Sometimes that bothers me, makes me feel left out and worried that I might seem standoffish. I try to rationalize that it’s not hurting me… I'm friendly with the team - I joke and feel part of the group during work. I do my job well. I get excellent performance reviews. I’m an asset to Giant Ass Bank. Quite frankly, it surprises me that I’m the only one who seems to be more focused on family than after work get togethers. I'm surprised that I'm often the only one who can't make these after work socials.
But I do wonder if it is hurting my career chances. Have I not been promoted in four years because I’m not joining the group for drinks and laughs after work? There’s a special camaraderie that occurs during these outings, inside jokes are born, stories are shared, and talk about everything under the sun happens with the restraint of sobriety thrown by the wayside. I often feel like an outsider when the team talks about these gatherings. I don’t feel like I’m as buddy-buddy with our boss as the rest of them. Could that be hurting my chances at moving up the corporate ladder?

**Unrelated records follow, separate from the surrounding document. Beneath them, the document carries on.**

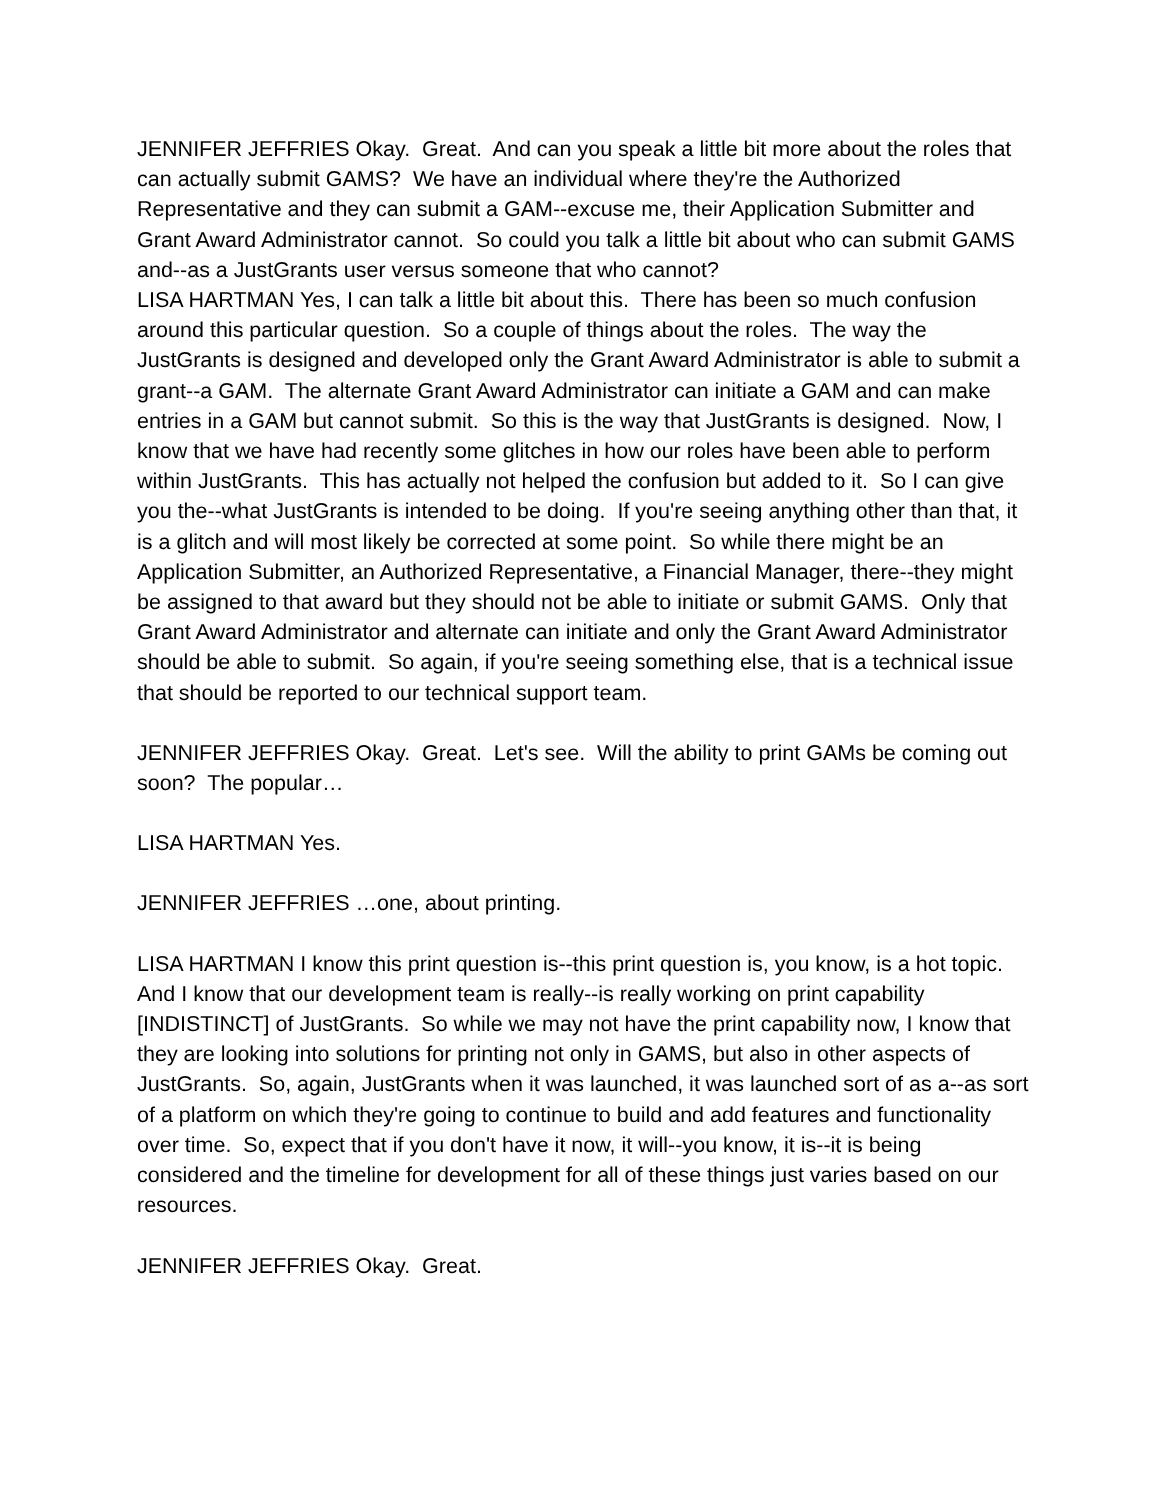JENNIFER JEFFRIES Okay. Great. And can you speak a little bit more about the roles that can actually submit GAMS? We have an individual where they're the Authorized Representative and they can submit a GAM--excuse me, their Application Submitter and Grant Award Administrator cannot. So could you talk a little bit about who can submit GAMS and--as a JustGrants user versus someone that who cannot?
LISA HARTMAN Yes, I can talk a little bit about this. There has been so much confusion around this particular question. So a couple of things about the roles. The way the JustGrants is designed and developed only the Grant Award Administrator is able to submit a grant--a GAM. The alternate Grant Award Administrator can initiate a GAM and can make entries in a GAM but cannot submit. So this is the way that JustGrants is designed. Now, I know that we have had recently some glitches in how our roles have been able to perform within JustGrants. This has actually not helped the confusion but added to it. So I can give you the--what JustGrants is intended to be doing. If you're seeing anything other than that, it is a glitch and will most likely be corrected at some point. So while there might be an Application Submitter, an Authorized Representative, a Financial Manager, there--they might be assigned to that award but they should not be able to initiate or submit GAMS. Only that Grant Award Administrator and alternate can initiate and only the Grant Award Administrator should be able to submit. So again, if you're seeing something else, that is a technical issue that should be reported to our technical support team.
JENNIFER JEFFRIES Okay. Great. Let's see. Will the ability to print GAMs be coming out soon? The popular…
LISA HARTMAN Yes.
JENNIFER JEFFRIES …one, about printing.
LISA HARTMAN I know this print question is--this print question is, you know, is a hot topic. And I know that our development team is really--is really working on print capability [INDISTINCT] of JustGrants. So while we may not have the print capability now, I know that they are looking into solutions for printing not only in GAMS, but also in other aspects of JustGrants. So, again, JustGrants when it was launched, it was launched sort of as a--as sort of a platform on which they're going to continue to build and add features and functionality over time. So, expect that if you don't have it now, it will--you know, it is--it is being considered and the timeline for development for all of these things just varies based on our resources.
JENNIFER JEFFRIES Okay. Great.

I guess for the moment, I don’t care if it is. I am very comfortable with my job and am not sure I'd want a promotion if it were offered to me. I know my stuff, have great flexibility and a good team to work with, and am happy. I might not be as challenged as I could be, but there’ll be time for that later. My kids are growing up and will be gone before I know it, but work will be around for a long, long time. Hollywood will move out of our home in four years. I’m not choosing co-workers over time spent with her, The Boy, and Bumblebee.
Tomorrow, I’ll hear this: “Monnik – you missed it! Toronto Co-Worker ate seventeen hot dogs at the game and didn’t even puke until the fifth inning!”
I’ll smile and say “Wow – sorry I missed it! Sounds like fun.”
But I won’t really be sorry. Because I will have spent the evening with my family and neighbors celebrating the end of a very successful (if not chaotic) softball season. And besides... look at these kids. How could I choose co-workers over them?